For any return message, the opposite conversion must be done. The text portion of the message can be converted, and then that sub-string can have the original eight bytes prepended to it. The newly reconstructed message then can be sent back through the queue, again without automatic conversion.
Your partner on the other end is not using the messaging product correctly. (Of course, you probably shouldn't say that out loud.) There should be no part of such a message that cannot automatically survive intact across both directions. Instead of an 8-byte binary field, it should be represented as something more like a 16-byte hex representation of the 8-byte value for one example method.
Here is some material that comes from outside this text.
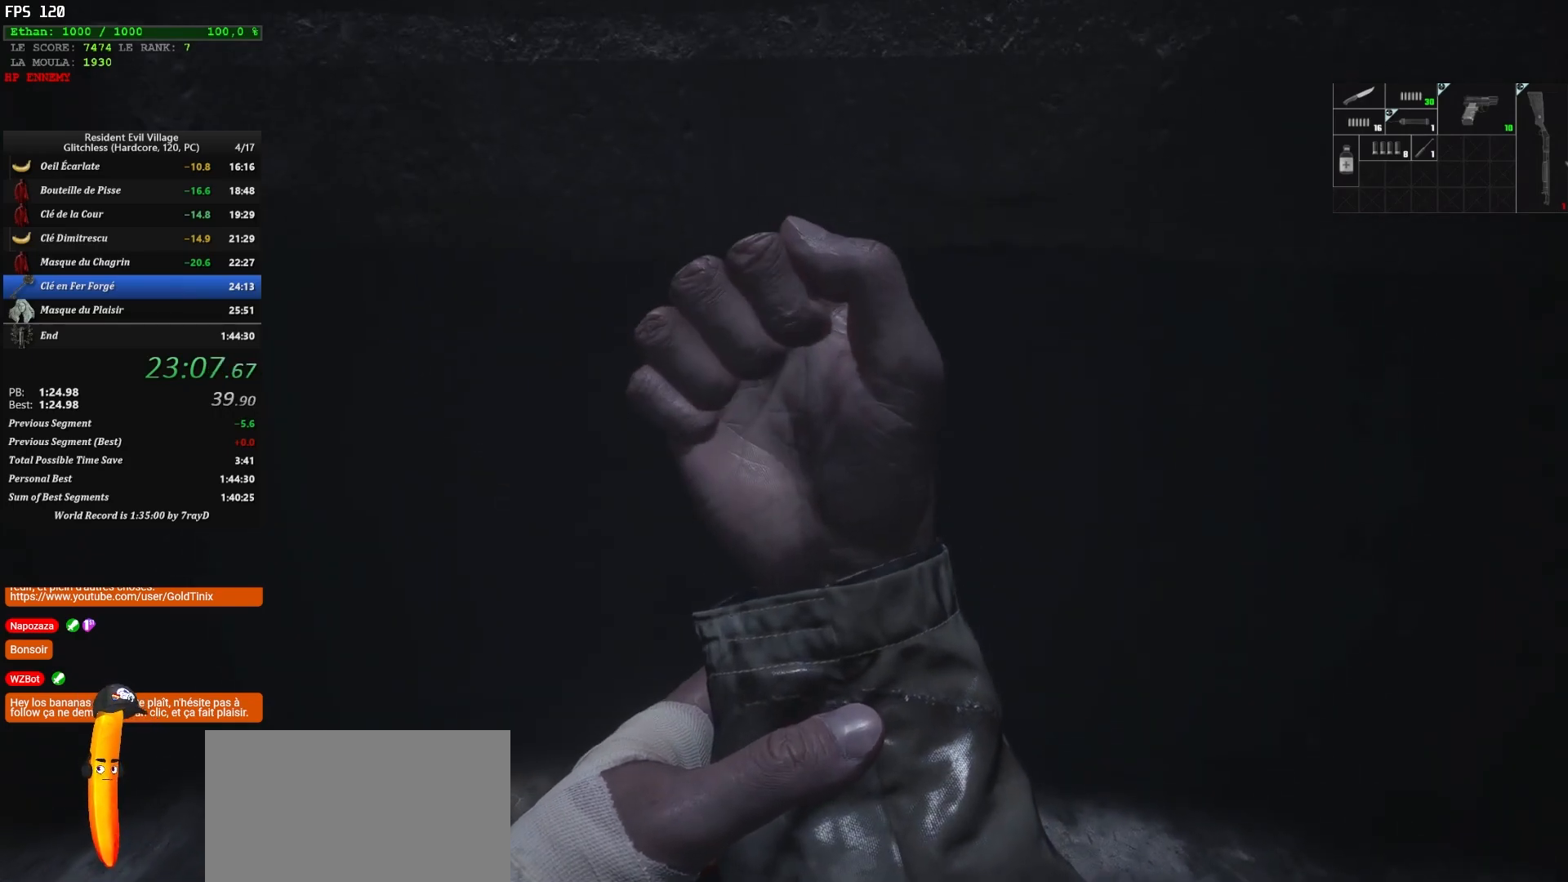
{"keys": ["d", "z"], "mouse": [], "events": []}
In hex, there'd be no conversion problem either way across the route.
It seems to me that the special 8 bytes are not actually EBCDIC character but simply 8 bytes of data. If it is in such case then I believe, as mentioned by another answer, that you should handle that 8 bytes separately without allowing it convert to UTF8 and then back to EBCDIC for further processing.
Depending on the EBCDIC variant you are using, it is quite possible that a byte in EBCDIC is not converting to a meaningful UTF-8 character, and hence, you will fail to get the original byte by converting the UTF8 character to EBCDIC you received.
A brief search on Google give me several EBCDIC tables (e.g. http://www.simotime.com/asc2ebc1.htm#AscEbcTables). You can see there are lots of values in EBCDIC that do not have character assigned. Hence, when they are converted to UTF8, you may not assume each of them will convert to a distinct character in Unicode. Therefore your proposed way of processing is going to be very dangerous and error-prone.